Alegorías aparte, Sejemjet pudo disfrutar de unos días de asueto. Durante años apenas había tenido oportunidad de abandonar el acuartelamiento, a no ser para efectuar una de aquellas terribles marchas, pues el duro entrenamiento y los frecuentes castigos lo habían hecho casi imposible. Por fin, ahora podía pasear de nuevo por las callejuelas de la ciudad, e ir al río a solazarse, como tanto le gustaba hacer de niño. Mas su primer impulso fue ir a visitar a Heka, de la que tanto se acordaba, y que para él era como una madre.
—Te fuiste niño y vuelves ya hombre —le dijo la vieja al verlo, esbozando una de sus enigmáticas sonrisas.
A Sejemjet le pareció que la hechicera seguía igual de arrugada y anciana que siempre, como si la edad hubiera dejado de pasar por ella hacía ya mucho tiempo.
—Continúas tal y como te recordaba, madre —dijo el joven mientras la abrazaba.

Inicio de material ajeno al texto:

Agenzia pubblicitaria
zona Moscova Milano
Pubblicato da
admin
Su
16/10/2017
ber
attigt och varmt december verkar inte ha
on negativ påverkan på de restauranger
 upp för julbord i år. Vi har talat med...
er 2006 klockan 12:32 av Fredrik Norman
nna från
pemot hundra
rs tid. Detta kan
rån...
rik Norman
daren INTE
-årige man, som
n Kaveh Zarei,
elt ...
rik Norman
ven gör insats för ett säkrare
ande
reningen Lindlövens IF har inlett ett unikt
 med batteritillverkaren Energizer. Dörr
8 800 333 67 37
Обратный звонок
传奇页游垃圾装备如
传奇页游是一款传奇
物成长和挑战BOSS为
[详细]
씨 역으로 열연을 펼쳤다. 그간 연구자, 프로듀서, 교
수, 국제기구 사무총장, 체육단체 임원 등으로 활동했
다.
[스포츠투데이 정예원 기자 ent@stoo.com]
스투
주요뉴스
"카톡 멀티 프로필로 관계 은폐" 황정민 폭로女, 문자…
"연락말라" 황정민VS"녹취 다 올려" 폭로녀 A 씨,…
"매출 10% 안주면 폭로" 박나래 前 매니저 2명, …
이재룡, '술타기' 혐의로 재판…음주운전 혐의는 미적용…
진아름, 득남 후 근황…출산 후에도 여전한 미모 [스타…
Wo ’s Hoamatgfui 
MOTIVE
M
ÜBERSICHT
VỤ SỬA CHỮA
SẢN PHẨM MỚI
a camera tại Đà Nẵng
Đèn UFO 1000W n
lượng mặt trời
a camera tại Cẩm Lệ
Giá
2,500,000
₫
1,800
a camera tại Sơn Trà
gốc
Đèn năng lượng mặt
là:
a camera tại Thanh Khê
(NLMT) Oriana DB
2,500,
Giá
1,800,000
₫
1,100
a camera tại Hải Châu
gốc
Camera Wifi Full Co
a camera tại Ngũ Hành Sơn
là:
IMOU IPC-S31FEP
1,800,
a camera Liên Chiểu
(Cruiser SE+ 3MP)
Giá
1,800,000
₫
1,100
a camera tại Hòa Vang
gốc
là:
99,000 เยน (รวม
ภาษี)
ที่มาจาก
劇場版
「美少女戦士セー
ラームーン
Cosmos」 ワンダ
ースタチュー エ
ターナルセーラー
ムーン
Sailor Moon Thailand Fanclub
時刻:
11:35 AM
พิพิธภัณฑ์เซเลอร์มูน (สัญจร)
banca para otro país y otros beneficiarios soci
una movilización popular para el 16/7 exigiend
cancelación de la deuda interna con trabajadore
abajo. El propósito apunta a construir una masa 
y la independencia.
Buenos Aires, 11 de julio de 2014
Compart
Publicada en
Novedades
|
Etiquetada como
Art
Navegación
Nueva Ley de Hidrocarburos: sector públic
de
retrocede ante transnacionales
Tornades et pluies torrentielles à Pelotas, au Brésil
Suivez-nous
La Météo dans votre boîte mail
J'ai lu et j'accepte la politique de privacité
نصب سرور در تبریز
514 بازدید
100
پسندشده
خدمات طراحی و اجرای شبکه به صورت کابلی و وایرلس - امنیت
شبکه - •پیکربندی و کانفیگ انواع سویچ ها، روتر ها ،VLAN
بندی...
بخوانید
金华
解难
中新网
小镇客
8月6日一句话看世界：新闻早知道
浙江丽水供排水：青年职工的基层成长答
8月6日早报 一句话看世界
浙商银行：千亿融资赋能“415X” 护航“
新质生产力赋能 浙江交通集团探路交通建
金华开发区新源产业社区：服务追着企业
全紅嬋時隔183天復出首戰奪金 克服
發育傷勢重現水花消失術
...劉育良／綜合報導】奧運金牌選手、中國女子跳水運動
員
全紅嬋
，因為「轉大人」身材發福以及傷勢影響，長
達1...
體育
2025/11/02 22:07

—Je, je, je. Eso mismo me dicen todos desde mucho antes de que vinieras a mí —río Heka. El joven asintió, observándola en silencio—. Ven y acércate al fuego —dijo ella invitándole a sentarse junto al hogar—. Déjame que te vea.
A la luz de la lumbre la anciana lo contempló con satisfacción.
—Eres hermoso como un príncipe —murmuró la curandera—, y tu naturaleza ha resistido la ira de Sejmet y años de duras pruebas, pero será aún mucho más fuerte. Poderoso como un león del desierto oriental; así te verán los demás, y por eso te temerán.
Sejemjet recordaba cómo a menudo, durante su niñez, la vieja le había hablado de forma similar, inundando su corazón con extrañas palabras incomprensibles para él. En no pocas ocasiones durante los últimos años había pensado en toda aquella retahíla de frases extrañas con las que la anciana solía adornar sus augurios, sin comprender exactamente su alcance y, mucho menos, su significado. No había duda de que Heka tenía bien ganada su fama de hechicera aunque, en su opinión, su bondad fuera todavía mucho mayor.